Mereka juga piawai dalam hal diplomasi. Kerajaan itu akhirnya membentang dari Sudan hingga Suriah di masa kini. Orang asing membawa kekayaan dan keterampilan baru bagi istana Mesir. Di bawah Amenhotep III yang berkuasa dari sekitar 1390 sampai 1353 SM, gaya seni kerajaan bergeser kepada naturalistik.

Bahkan, selagi Amenhotep III menerima kedatangan gagasan baru, ia juga melihat jauh ke masa lampau. Ia mempelajari piramida para firaun yang hidup lebih dari seribu tahun sebelumnya dan memasukkan unsur tradisional ke berbagai festival, kuil, dan istana kerajaan. Ia tetap memuja Amun, dewa penjaga kota Thebes. Namun, Amenhotep III juga mulai menekankan Aten, suatu bentuk dewa matahari Re, digambarkan sebagai piringan matahari yang mengingatkan kembali akan pola pemujaan yang lebih tua.

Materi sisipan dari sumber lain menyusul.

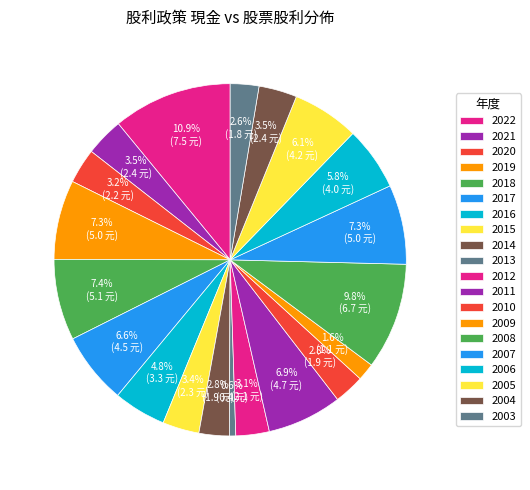

Between 2016 and 2009, which is larger?

2016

Putra sang firaun naik takhta dengan gelar Amenhotep IV. Namun, pada tahun kelima peme-rintahannya, ia membuat dua keputusan penting. Ia mengubah namanya menjadi Akhenaten—Setia Kepada Aten—dan memindahkan ibu kota ke tempat yang kini dikenal sebagai Amarna. Sang firaun memberi nama kotanya Akhetaten, atau Cakrawala Piringan Matahari. Sebidang gurun kosong ini pun menjadi rumah bagi diperkirakan 30.000 jiwa. Istana dan kuil dibangun dengan cepat, ukurannya pun menakjubkan.

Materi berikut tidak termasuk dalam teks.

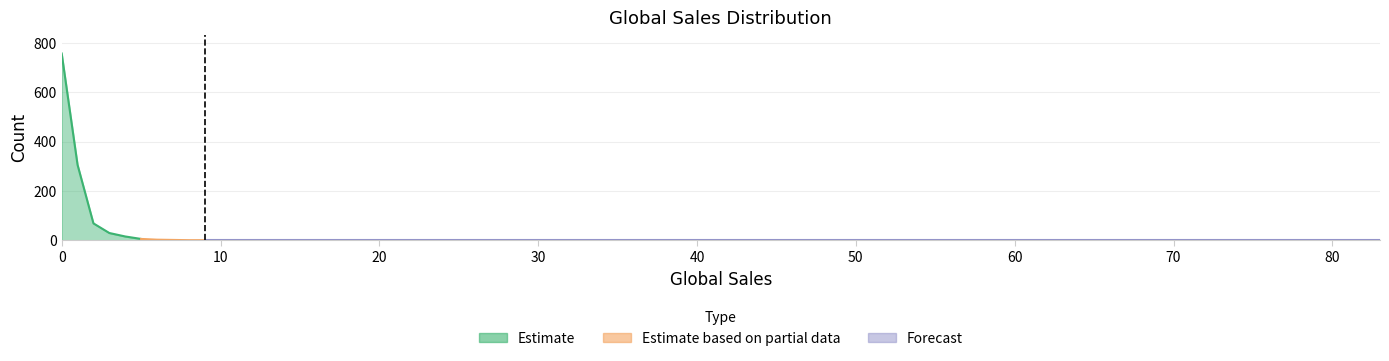

The chart shows a value of 0 at 9. True or false?

False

Sementara itu, seni Mesir juga mengalami revolusi. Selama berabad-abad, tradisi yang kaku telah menentukan aturan yang benar untuk bahan baku, proporsi, serta pose lukisan dan pahatan. Di bawah Akhenaten, para perajin menciptakan pemandangan dunia alami yang luwes dan seperti sesungguhnya, dan mulai memperlihatkan Akhenaten dan ratunya, Nefertiti, dalam pose akrab dan alami yang tak seperti biasanya.